Problem solving and higher-order thinking do not emerge simply because content is challenging. Learners need instruction, practice, and support that make complex reasoning visible and teachable across authentic tasks.

In this course, you will learn how to design e-learning experiences that support problem solving, critical thinking, creativity, and metacognitive skill development. The course emphasizes how to translate complex thinking goals into teachable components, useful practice, and stronger learning experiences.

Syllabus

Module 1: E-Learning to Build Problem Solving and Thinking Skills
  • Distinguish among three types of thinking skills: creative thinking, critical thinking, and metacognition.
  • Apply thinking skills principles.
  • Focus on job-specific thinking skills.
  • Design whole-task learning environments.
  • Make thinking processes explicit.
  • Base lessons on cognitive task analysis.

Meet the instructor

Dr. Ken Koedinger

Dr. Ken Koedinger

Professor
Carnegie Mellon University

Ken Koedinger is the Hillman University Professor of Computer Science at Carnegie Mellon University, with appointments in Human-Computer Interaction and Psychology.
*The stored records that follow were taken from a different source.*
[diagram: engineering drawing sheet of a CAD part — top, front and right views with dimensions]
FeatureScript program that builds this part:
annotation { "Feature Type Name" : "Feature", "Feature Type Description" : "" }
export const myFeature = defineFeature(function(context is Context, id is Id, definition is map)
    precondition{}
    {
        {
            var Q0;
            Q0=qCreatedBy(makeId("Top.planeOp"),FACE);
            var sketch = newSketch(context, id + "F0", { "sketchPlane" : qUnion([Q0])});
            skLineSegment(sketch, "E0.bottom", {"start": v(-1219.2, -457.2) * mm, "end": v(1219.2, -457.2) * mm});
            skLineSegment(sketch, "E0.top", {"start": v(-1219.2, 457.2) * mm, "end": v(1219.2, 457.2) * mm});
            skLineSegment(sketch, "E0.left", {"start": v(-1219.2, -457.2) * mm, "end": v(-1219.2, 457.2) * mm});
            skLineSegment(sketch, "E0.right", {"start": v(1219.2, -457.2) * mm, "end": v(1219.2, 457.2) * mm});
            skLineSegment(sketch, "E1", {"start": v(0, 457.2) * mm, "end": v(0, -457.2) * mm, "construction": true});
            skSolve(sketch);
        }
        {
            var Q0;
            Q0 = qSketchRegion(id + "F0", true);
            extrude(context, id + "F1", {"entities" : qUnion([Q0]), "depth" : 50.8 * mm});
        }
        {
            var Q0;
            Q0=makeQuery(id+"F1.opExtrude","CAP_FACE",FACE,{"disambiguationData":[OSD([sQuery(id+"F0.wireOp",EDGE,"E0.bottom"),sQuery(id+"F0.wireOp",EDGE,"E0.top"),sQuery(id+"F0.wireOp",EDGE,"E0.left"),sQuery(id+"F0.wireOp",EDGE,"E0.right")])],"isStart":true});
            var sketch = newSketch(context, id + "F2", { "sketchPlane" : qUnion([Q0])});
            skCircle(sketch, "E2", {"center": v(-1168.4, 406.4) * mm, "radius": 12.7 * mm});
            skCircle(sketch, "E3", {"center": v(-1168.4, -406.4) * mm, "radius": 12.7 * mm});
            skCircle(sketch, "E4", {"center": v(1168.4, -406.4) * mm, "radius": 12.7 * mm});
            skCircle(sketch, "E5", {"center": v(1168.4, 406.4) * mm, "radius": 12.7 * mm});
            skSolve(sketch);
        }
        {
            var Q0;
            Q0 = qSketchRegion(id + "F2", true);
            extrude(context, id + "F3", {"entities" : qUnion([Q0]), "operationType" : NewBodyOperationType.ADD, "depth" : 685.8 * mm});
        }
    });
He holds an M.S. in Computer Science and a Ph.D. in Cognitive Psychology and has experience teaching in an urban high school. He has developed data-sharing and analytics infrastructures that support innovations in learning, including DataShop and LearnSphere, and has used them to improve learning as illustrated in his hundreds of publications. He directs LearnLab and co-founded Carnegie Learning in 1998, the first AI in Education company to bring intelligent tutoring technology into widespread use in schools. His PLUS project provides hybrid human-AI tutoring to middle school math students in schools around the country. He is a fellow of the Cognitive Science Society, the Association for Psychological Science, and the Association for Computing Machinery.